Parallèlement, le deuxième volet s’articule aujourd’hui de l’offre de la Jordanie de permettre l’achat d’électricité. Point commun entre le gaz égyptien et l’électricité jordanienne, les 2 ressources devront passer par la Syrie. Pour cela, le Liban devra également bénéficier d’une exemption américain du CAESAR Act, qui vise toute entité faisant commerce avec le régime syrien.
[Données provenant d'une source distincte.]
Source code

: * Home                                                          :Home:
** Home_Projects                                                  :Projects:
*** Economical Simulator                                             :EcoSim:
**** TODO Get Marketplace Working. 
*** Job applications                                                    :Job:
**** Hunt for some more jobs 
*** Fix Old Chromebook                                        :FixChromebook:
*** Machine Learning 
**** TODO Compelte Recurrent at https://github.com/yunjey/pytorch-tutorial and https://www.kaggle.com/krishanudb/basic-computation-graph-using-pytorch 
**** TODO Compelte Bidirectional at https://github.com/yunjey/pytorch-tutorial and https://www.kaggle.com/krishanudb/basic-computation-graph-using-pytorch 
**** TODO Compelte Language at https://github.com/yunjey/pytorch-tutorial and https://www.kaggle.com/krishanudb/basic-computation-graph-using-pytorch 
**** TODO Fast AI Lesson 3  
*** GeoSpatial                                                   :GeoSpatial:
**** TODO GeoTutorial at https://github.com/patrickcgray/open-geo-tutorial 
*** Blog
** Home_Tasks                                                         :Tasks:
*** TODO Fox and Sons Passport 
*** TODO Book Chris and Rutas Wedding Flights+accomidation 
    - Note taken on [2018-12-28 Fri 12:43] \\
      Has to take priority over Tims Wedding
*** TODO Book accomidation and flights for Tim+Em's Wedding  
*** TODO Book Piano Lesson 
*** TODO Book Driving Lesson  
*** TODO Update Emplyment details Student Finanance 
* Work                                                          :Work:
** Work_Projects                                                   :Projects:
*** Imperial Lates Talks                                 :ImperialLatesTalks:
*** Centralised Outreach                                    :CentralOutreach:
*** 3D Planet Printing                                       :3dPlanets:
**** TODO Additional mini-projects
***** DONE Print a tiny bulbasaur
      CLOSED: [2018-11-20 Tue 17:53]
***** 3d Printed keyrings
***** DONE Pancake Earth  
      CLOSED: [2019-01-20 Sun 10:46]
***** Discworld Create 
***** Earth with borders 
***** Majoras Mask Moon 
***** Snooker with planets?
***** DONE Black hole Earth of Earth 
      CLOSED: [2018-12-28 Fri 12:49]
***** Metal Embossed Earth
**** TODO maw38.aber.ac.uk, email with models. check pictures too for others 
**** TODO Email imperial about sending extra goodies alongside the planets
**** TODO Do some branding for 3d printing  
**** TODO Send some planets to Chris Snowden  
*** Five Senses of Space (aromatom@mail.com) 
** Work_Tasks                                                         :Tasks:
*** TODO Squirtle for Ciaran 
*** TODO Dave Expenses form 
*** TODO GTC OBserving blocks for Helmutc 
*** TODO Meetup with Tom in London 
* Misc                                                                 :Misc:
Grand vainqueur, Damas d’ailleurs y voit une possibilité de normaliser ses relations avec les pays arabes en discutant avec le Liban, avec la Jordanie et même avec l’Egypte et donc rompt son isolement diplomatique.

Il s’agit en effet de descendre aujourd’hui les coûts de production des centrales actuelles à des niveaux financièrement acceptables en vue de réduire le déficit de l’EDL et cela sous condition d’une part de transparence.

En quoi consiste aujourd’hui l’accord jordanien?

Selon les informations dont nous disposons, la Jordanie devrait fournir au Liban 150 mégawatts de courant durant la nuit et 250 mégawatts d’électricité durant la journée, via le réseau de lignes haute tension tout juste réparées en Syrie et au Liban sur base d’un financement de 300 millions de dollars qui devrait être accordé par la Banque Mondiale, en attendant la mise en place de solutions plus pérennes comme la construction d’infrastructures au Liban même dont les coûts seraient moins importants que les centrales de productions actuelles qui sont obsolètes.

Une des conditions premières de la Banque Mondiale, l’augmention des tarifs de l’électricité publique

Cette dernière condition, que cela soit pour l’importation de gaz égyptien ou de l’électricité en provenance de Jordanie et encore plus pour le financement de nouvelles unités de production au Liban même n’a pas été remplie pour l’heure, l’institution internationale semblant demandé un relèvement préalable des tarifs de l’électricité au Liban à hauteur de l’équivalent de 10 cents par kilowatts, faisant ainsi passer le prix d’environ 200 livres libanaises à plus de 2000 Livres, un chiffre à comparer au tarif de 6000 LL par kilowatt pour les générateurs privés, donc au change, les consommateurs libanais y gagneraient tout de même.

L’objectif de cette hausse serait en effet de diminuer le recours aux générateurs privés – outre plus couteux pour les ménages, également considérés comme polluants et étant un facteur essentiel de dégradation des conditions de vie et responsables d’une forte augmentation du nombre de cancers au Liban – par celui de l’électricité publique et ainsi diminuer les dépenses globales des foyers libanais très touchés par la crise économique et par conséquent de transférer une partie des gains des générateurs privés dans le domaine public pour en faire bénéficier la population.

Par ailleurs, l’augmentation des revenus de l’EDL pourrait permettre aussi la mise en place de nouvelles infrastructures comme des centrales électriques plus propres ou encore permettre le recours aux énergies renouvelables.